HEART-TO-HEART TALKS.

(The German CROWN PRINCE and Ex-King CONSTANTINE.)

Crown Prince. My poor old TINO, you are certainly not looking yourself. Have a drink?

Tino. No, thank you. I really don't feel up to it.

C. P. But that's the moment of all others when you ought to take one. It's good stuff too—bubbly wine out of the cellar of one of my French châteaux. Come, I'll pour you out a glass.

Tino. Well, if I must I must (drinks). Yes, there's no fault to be found with it.

C. P. You're looking better already. Now you can tell me all about it.

Tino (bitterly). Oh, there's not much to tell, except that I was lured on by the promise of help, and when the crisis came there was no help, and so I had to go.

C. P. (humming an air).

And so, and so

He had, he had to go.

Tino. I beg your pardon.

C. P. Sorry, old man, but the words fitted into the tune so nicely I really couldn't resist trying it. Fire ahead.

Tino. I said, I think, that I was promised help.

C. P. Yes, you said that all right.

Tino. And I added that there was no help when the trouble came.

C. P. You said "crisis," not "trouble," but we won't insist on a trifle like that. Who was the rascal who broke his promise and refused to help you?

Tino. You know well enough that it was your most gracious father.

C.P. What! The ALL-HIGHEST! The INMOSTLY BELOVED! The BEYOND-ALL-POWERFUL! Was it really he? And you believed him, did you? What a cunning old fox it is, to be sure.

Tino. You permit yourself to speak very lightly of the AUGUST ONE, who also happens to be your father.

C. P. To tell you the truth, I don't take him as seriously as he takes himself. Nobody could.

Tino. After what has happened I certainly shall not again. It's entirely owing to him that I've lost my kingdom and that the hateful VENIZELOS is back in Athens and that ALEXANDER is seated on my throne. If your beloved father had only left me alone I should have worried through all right.

C. P. I always tell him he tries to do too much, but he's so infatuated with being an Emperor that there's no holding him. You know he's absolutely convinced that he and the Almighty are on special terms of partnership.

Tino. I've done a bit myself in that line and I know it doesn't pay.

C. P. I daresay I shall do it when my time comes.

Tino. If it ever comes.

C. P. If it depended on me alone things would go all right. I'm told the people like me, and even the Socialists swear by me.

Tino. How can you believe such nonsense? I tried to act on that principle and here I am. And poor Russian NICKIE has had an even worse fall—all through believing he had the people on his side.
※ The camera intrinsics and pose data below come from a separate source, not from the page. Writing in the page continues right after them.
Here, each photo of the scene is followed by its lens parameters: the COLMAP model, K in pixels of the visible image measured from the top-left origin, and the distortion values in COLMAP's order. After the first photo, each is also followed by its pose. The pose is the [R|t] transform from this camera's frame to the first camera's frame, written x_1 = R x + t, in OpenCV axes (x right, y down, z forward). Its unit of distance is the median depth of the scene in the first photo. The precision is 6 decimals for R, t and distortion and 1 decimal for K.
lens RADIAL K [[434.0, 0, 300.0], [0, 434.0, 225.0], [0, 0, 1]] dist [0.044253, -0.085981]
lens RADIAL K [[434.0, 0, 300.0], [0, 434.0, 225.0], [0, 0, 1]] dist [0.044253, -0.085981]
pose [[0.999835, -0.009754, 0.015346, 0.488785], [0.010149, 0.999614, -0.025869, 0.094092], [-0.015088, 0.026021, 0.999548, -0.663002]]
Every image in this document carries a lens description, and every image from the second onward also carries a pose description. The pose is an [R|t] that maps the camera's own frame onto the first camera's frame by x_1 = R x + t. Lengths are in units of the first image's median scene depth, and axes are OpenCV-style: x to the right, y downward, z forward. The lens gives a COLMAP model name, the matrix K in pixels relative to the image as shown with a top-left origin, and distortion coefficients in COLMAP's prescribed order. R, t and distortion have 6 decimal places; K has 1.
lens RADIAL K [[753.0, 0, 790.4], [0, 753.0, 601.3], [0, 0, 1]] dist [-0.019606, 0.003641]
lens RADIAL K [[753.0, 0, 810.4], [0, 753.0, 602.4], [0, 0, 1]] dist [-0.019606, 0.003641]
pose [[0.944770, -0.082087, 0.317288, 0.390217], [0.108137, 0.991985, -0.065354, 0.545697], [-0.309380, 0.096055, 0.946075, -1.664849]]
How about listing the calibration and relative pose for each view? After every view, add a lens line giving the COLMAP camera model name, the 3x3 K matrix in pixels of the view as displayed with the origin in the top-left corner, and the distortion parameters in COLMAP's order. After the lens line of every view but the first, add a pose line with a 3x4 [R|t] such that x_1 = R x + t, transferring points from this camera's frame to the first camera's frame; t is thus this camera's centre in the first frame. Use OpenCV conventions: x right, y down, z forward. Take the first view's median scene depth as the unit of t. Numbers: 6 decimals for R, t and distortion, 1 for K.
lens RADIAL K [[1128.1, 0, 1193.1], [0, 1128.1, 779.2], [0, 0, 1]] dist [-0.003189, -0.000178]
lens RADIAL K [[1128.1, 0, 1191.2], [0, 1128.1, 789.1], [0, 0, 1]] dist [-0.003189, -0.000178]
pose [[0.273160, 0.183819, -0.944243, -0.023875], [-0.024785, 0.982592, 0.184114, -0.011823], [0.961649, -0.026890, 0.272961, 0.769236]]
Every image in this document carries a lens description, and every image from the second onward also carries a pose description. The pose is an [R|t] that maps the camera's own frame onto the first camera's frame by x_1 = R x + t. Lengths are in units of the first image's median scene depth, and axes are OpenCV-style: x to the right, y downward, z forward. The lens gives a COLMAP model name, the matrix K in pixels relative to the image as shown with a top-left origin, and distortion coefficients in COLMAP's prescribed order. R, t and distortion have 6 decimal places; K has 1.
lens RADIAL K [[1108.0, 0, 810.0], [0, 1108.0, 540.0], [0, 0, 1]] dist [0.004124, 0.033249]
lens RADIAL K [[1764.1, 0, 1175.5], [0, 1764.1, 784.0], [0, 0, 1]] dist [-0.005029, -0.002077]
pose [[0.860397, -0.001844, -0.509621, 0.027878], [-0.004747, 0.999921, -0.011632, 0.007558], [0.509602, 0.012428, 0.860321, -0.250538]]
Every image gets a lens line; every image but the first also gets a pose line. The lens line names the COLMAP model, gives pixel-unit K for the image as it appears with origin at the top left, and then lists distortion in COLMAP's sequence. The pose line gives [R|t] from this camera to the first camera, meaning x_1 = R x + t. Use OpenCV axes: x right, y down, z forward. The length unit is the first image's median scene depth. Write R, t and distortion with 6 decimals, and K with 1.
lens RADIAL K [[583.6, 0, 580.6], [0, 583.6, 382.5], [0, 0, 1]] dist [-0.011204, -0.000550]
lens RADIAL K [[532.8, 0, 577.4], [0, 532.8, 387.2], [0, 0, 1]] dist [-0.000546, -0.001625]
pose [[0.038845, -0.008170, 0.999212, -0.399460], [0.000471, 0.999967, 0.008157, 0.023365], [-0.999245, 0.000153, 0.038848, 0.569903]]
C. P. Well, but I know they're all fond of me; but my All-Highest One may get knocked out before I get my chance, and may carry me down with him.

Tino. Well, we must try to bear up, even if he should go the way NICKIE has gone. In the meantime the War doesn't look particularly promising, does it?

C. P. It certainly doesn't; and the Americans will be at our throats directly. Do you know, I never thought very much of HINDENBURG.

Tino. I suppose you know someone who is younger and could do it much better.